### Work to do
1 > Determine whether each statement agrees with the RLI stock analysis: (a) RLI's stock outperformed its industry over the past year; (b) RLI beat estimates in each of the last four quarters; (c) RLI's trailing 12-month return on equity was below the industry average. For each, answer yes or no and quote the deciding words.
2 > Using the RLI stock analysis, explain in one to three sentences why the Casualty segment continues to gain.

### Selected passage
- - - - - - -
Earnings Surprise History
RLI has a decent earnings surprise history. It beat estimates in each of the last four quarters, the average being 43.50%.
Zacks Rank & Price Performance
The company currently sports a Zacks Rank #1 (Strong Buy). In the past year, the stock has gained 17.1% compared with the industry’s rise of 18.2%.
Image Source: Zacks Investment Research
Return on Equity (ROE)
RLI has been effectively improving its return on equity over the years. ROE in the trailing 12 months of 19.2% expanded 250 basis points year over year and was better than the industry average of 6.8%. This reflects the insurer’s efficiency in utilizing shareholders’ fund.
Business Tailwinds
Premium, the main source of RLI’s revenues, is expected to gain from solid performance in Property and Surety segments.
Product diversification across the Casualty, Property and Surety segments of the company has fueled the insurer’s growth and financial success. The Casualty segment continues to gain from an expanded distribution base in personal umbrella and rate increases.
The commercial property business has been gaining from higher wind and earthquake exposure rates. Rate increases, improved retention and new opportunities in the inland marine space should benefit marine products.
The Surety segment continues to benefit from its compelling product portfolio, growth within existing accounts and writing of bonds with new customers. Building materials inflation and new accounts will aid commercial and contract surety businesses in the future. RLI boasts solid operating results and its financial position remained strong. Operating cash flows should gain from higher premium receipts.
- - - - - - -
(Records)
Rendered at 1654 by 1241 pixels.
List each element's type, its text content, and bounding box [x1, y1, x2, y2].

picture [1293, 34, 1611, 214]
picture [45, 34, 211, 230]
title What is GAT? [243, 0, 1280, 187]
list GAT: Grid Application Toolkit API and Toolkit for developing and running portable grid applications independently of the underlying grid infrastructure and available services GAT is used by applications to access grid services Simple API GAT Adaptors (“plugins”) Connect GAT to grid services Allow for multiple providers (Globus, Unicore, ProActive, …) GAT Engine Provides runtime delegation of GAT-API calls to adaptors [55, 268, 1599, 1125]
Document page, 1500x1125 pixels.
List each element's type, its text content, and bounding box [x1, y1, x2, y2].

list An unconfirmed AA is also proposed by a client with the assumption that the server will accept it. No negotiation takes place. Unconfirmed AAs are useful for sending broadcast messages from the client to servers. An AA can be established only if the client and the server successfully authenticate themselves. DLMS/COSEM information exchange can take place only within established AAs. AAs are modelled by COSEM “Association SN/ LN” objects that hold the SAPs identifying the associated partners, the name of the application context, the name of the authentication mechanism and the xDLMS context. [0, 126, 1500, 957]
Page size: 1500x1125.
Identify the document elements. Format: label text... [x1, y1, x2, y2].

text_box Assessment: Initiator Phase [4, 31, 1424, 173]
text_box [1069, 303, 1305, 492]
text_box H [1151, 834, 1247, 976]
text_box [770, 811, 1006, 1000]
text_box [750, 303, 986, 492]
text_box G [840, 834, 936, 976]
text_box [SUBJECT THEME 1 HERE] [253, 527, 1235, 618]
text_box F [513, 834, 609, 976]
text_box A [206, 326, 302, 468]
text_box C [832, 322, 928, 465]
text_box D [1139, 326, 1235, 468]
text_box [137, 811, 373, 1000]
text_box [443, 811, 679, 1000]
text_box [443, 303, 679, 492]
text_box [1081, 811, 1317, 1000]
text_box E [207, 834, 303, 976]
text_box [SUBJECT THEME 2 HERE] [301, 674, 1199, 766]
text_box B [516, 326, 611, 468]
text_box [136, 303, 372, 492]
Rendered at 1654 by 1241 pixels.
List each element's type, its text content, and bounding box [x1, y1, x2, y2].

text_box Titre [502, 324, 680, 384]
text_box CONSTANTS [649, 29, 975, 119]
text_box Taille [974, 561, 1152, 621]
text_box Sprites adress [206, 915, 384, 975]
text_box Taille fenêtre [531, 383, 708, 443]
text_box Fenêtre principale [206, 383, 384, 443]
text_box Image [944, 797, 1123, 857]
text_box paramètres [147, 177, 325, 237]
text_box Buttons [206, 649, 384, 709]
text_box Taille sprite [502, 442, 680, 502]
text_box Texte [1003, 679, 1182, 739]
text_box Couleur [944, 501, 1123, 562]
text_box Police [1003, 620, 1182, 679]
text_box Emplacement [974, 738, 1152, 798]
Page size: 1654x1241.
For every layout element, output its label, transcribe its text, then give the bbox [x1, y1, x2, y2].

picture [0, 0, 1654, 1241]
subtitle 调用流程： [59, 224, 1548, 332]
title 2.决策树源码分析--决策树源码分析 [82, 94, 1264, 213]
- - - - - - -
### Solutions in order
1 >
(a) No: "the stock has gained 17.1% compared with the industry’s rise of 18.2%"
(b) Yes: "It beat estimates in each of the last four quarters"
(c) No: "was better than the industry average of 6.8%"

2 > The Casualty segment continues to gain from an expanded distribution base in personal umbrella. It also benefits from rate increases.